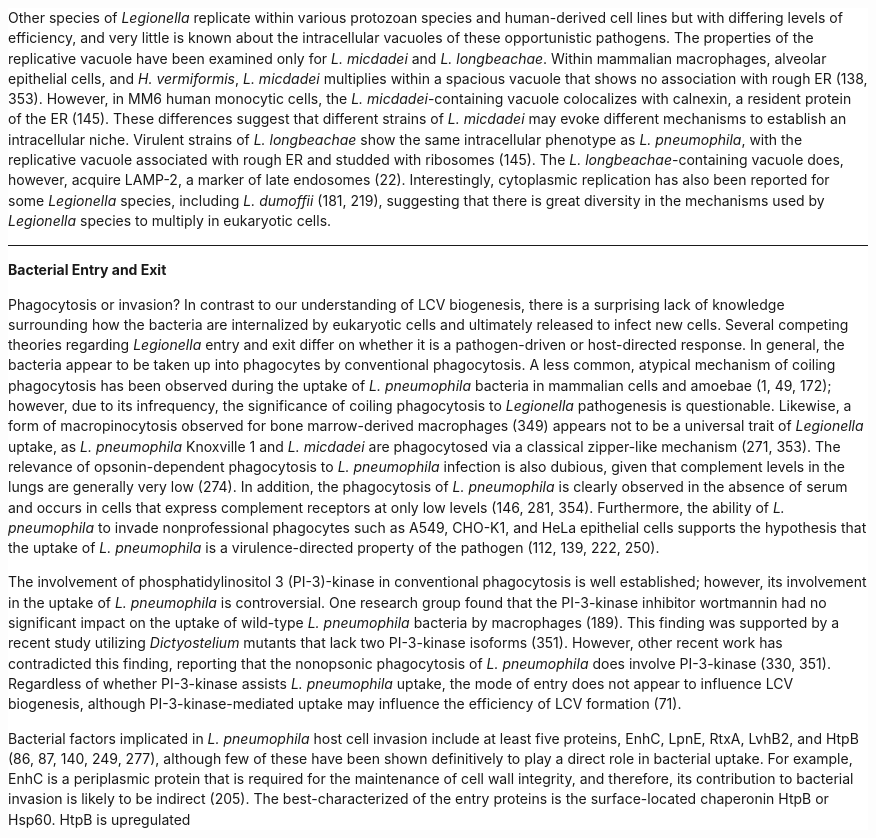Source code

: Other species of *Legionella* replicate within various protozoan species and human-derived cell lines but with differing levels of efficiency, and very little is known about the intracellular vacuoles of these opportunistic pathogens. The properties of the replicative vacuole have been examined only for *L. micdadei* and *L. longbeachae*. Within mammalian macrophages, alveolar epithelial cells, and *H. vermiformis*, *L. micdadei* multiplies within a spacious vacuole that shows no association with rough ER (138, 353). However, in MM6 human monocytic cells, the *L. micdadei*-containing vacuole colocalizes with calnexin, a resident protein of the ER (145). These differences suggest that different strains of *L. micdadei* may evoke different mechanisms to establish an intracellular niche. Virulent strains of *L. longbeachae* show the same intracellular phenotype as *L. pneumophila*, with the replicative vacuole associated with rough ER and studded with ribosomes (145). The *L. longbeachae*-containing vacuole does, however, acquire LAMP-2, a marker of late endosomes (22). Interestingly, cytoplasmic replication has also been reported for some *Legionella* species, including *L. dumoffii* (181, 219), suggesting that there is great diversity in the mechanisms used by *Legionella* species to multiply in eukaryotic cells.

---

**Bacterial Entry and Exit**

Phagocytosis or invasion? In contrast to our understanding of LCV biogenesis, there is a surprising lack of knowledge surrounding how the bacteria are internalized by eukaryotic cells and ultimately released to infect new cells. Several competing theories regarding *Legionella* entry and exit differ on whether it is a pathogen-driven or host-directed response. In general, the bacteria appear to be taken up into phagocytes by conventional phagocytosis. A less common, atypical mechanism of coiling phagocytosis has been observed during the uptake of *L. pneumophila* bacteria in mammalian cells and amoebae (1, 49, 172); however, due to its infrequency, the significance of coiling phagocytosis to *Legionella* pathogenesis is questionable. Likewise, a form of macropinocytosis observed for bone marrow-derived macrophages (349) appears not to be a universal trait of *Legionella* uptake, as *L. pneumophila* Knoxville 1 and *L. micdadei* are phagocytosed via a classical zipper-like mechanism (271, 353). The relevance of opsonin-dependent phagocytosis to *L. pneumophila* infection is also dubious, given that complement levels in the lungs are generally very low (274). In addition, the phagocytosis of *L. pneumophila* is clearly observed in the absence of serum and occurs in cells that express complement receptors at only low levels (146, 281, 354). Furthermore, the ability of *L. pneumophila* to invade nonprofessional phagocytes such as A549, CHO-K1, and HeLa epithelial cells supports the hypothesis that the uptake of *L. pneumophila* is a virulence-directed property of the pathogen (112, 139, 222, 250).

The involvement of phosphatidylinositol 3 (PI-3)-kinase in conventional phagocytosis is well established; however, its involvement in the uptake of *L. pneumophila* is controversial. One research group found that the PI-3-kinase inhibitor wortmannin had no significant impact on the uptake of wild-type *L. pneumophila* bacteria by macrophages (189). This finding was supported by a recent study utilizing *Dictyostelium* mutants that lack two PI-3-kinase isoforms (351). However, other recent work has contradicted this finding, reporting that the nonopsonic phagocytosis of *L. pneumophila* does involve PI-3-kinase (330, 351). Regardless of whether PI-3-kinase assists *L. pneumophila* uptake, the mode of entry does not appear to influence LCV biogenesis, although PI-3-kinase-mediated uptake may influence the efficiency of LCV formation (71).

Bacterial factors implicated in *L. pneumophila* host cell invasion include at least five proteins, EnhC, LpnE, RtxA, LvhB2, and HtpB (86, 87, 140, 249, 277), although few of these have been shown definitively to play a direct role in bacterial uptake. For example, EnhC is a periplasmic protein that is required for the maintenance of cell wall integrity, and therefore, its contribution to bacterial invasion is likely to be indirect (205). The best-characterized of the entry proteins is the surface-located chaperonin HtpB or Hsp60. HtpB is upregulated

··········

■ **Task details**:
Please set down the data above exactly as given, leaving every picture out.

■ **Output below**:
Source code

: Other species of *Legionella* replicate within various protozoan species and human-derived cell lines but with differing levels of efficiency, and very little is known about the intracellular vacuoles of these opportunistic pathogens. The properties of the replicative vacuole have been examined only for *L. micdadei* and *L. longbeachae*. Within mammalian macrophages, alveolar epithelial cells, and *H. vermiformis*, *L. micdadei* multiplies within a spacious vacuole that shows no association with rough ER (138, 353). However, in MM6 human monocytic cells, the *L. micdadei*-containing vacuole colocalizes with calnexin, a resident protein of the ER (145). These differences suggest that different strains of *L. micdadei* may evoke different mechanisms to establish an intracellular niche. Virulent strains of *L. longbeachae* show the same intracellular phenotype as *L. pneumophila*, with the replicative vacuole associated with rough ER and studded with ribosomes (145). The *L. longbeachae*-containing vacuole does, however, acquire LAMP-2, a marker of late endosomes (22). Interestingly, cytoplasmic replication has also been reported for some *Legionella* species, including *L. dumoffii* (181, 219), suggesting that there is great diversity in the mechanisms used by *Legionella* species to multiply in eukaryotic cells.

---

**Bacterial Entry and Exit**

Phagocytosis or invasion? In contrast to our understanding of LCV biogenesis, there is a surprising lack of knowledge surrounding how the bacteria are internalized by eukaryotic cells and ultimately released to infect new cells. Several competing theories regarding *Legionella* entry and exit differ on whether it is a pathogen-driven or host-directed response. In general, the bacteria appear to be taken up into phagocytes by conventional phagocytosis. A less common, atypical mechanism of coiling phagocytosis has been observed during the uptake of *L. pneumophila* bacteria in mammalian cells and amoebae (1, 49, 172); however, due to its infrequency, the significance of coiling phagocytosis to *Legionella* pathogenesis is questionable. Likewise, a form of macropinocytosis observed for bone marrow-derived macrophages (349) appears not to be a universal trait of *Legionella* uptake, as *L. pneumophila* Knoxville 1 and *L. micdadei* are phagocytosed via a classical zipper-like mechanism (271, 353). The relevance of opsonin-dependent phagocytosis to *L. pneumophila* infection is also dubious, given that complement levels in the lungs are generally very low (274). In addition, the phagocytosis of *L. pneumophila* is clearly observed in the absence of serum and occurs in cells that express complement receptors at only low levels (146, 281, 354). Furthermore, the ability of *L. pneumophila* to invade nonprofessional phagocytes such as A549, CHO-K1, and HeLa epithelial cells supports the hypothesis that the uptake of *L. pneumophila* is a virulence-directed property of the pathogen (112, 139, 222, 250).

The involvement of phosphatidylinositol 3 (PI-3)-kinase in conventional phagocytosis is well established; however, its involvement in the uptake of *L. pneumophila* is controversial. One research group found that the PI-3-kinase inhibitor wortmannin had no significant impact on the uptake of wild-type *L. pneumophila* bacteria by macrophages (189). This finding was supported by a recent study utilizing *Dictyostelium* mutants that lack two PI-3-kinase isoforms (351). However, other recent work has contradicted this finding, reporting that the nonopsonic phagocytosis of *L. pneumophila* does involve PI-3-kinase (330, 351). Regardless of whether PI-3-kinase assists *L. pneumophila* uptake, the mode of entry does not appear to influence LCV biogenesis, although PI-3-kinase-mediated uptake may influence the efficiency of LCV formation (71).

Bacterial factors implicated in *L. pneumophila* host cell invasion include at least five proteins, EnhC, LpnE, RtxA, LvhB2, and HtpB (86, 87, 140, 249, 277), although few of these have been shown definitively to play a direct role in bacterial uptake. For example, EnhC is a periplasmic protein that is required for the maintenance of cell wall integrity, and therefore, its contribution to bacterial invasion is likely to be indirect (205). The best-characterized of the entry proteins is the surface-located chaperonin HtpB or Hsp60. HtpB is upregulated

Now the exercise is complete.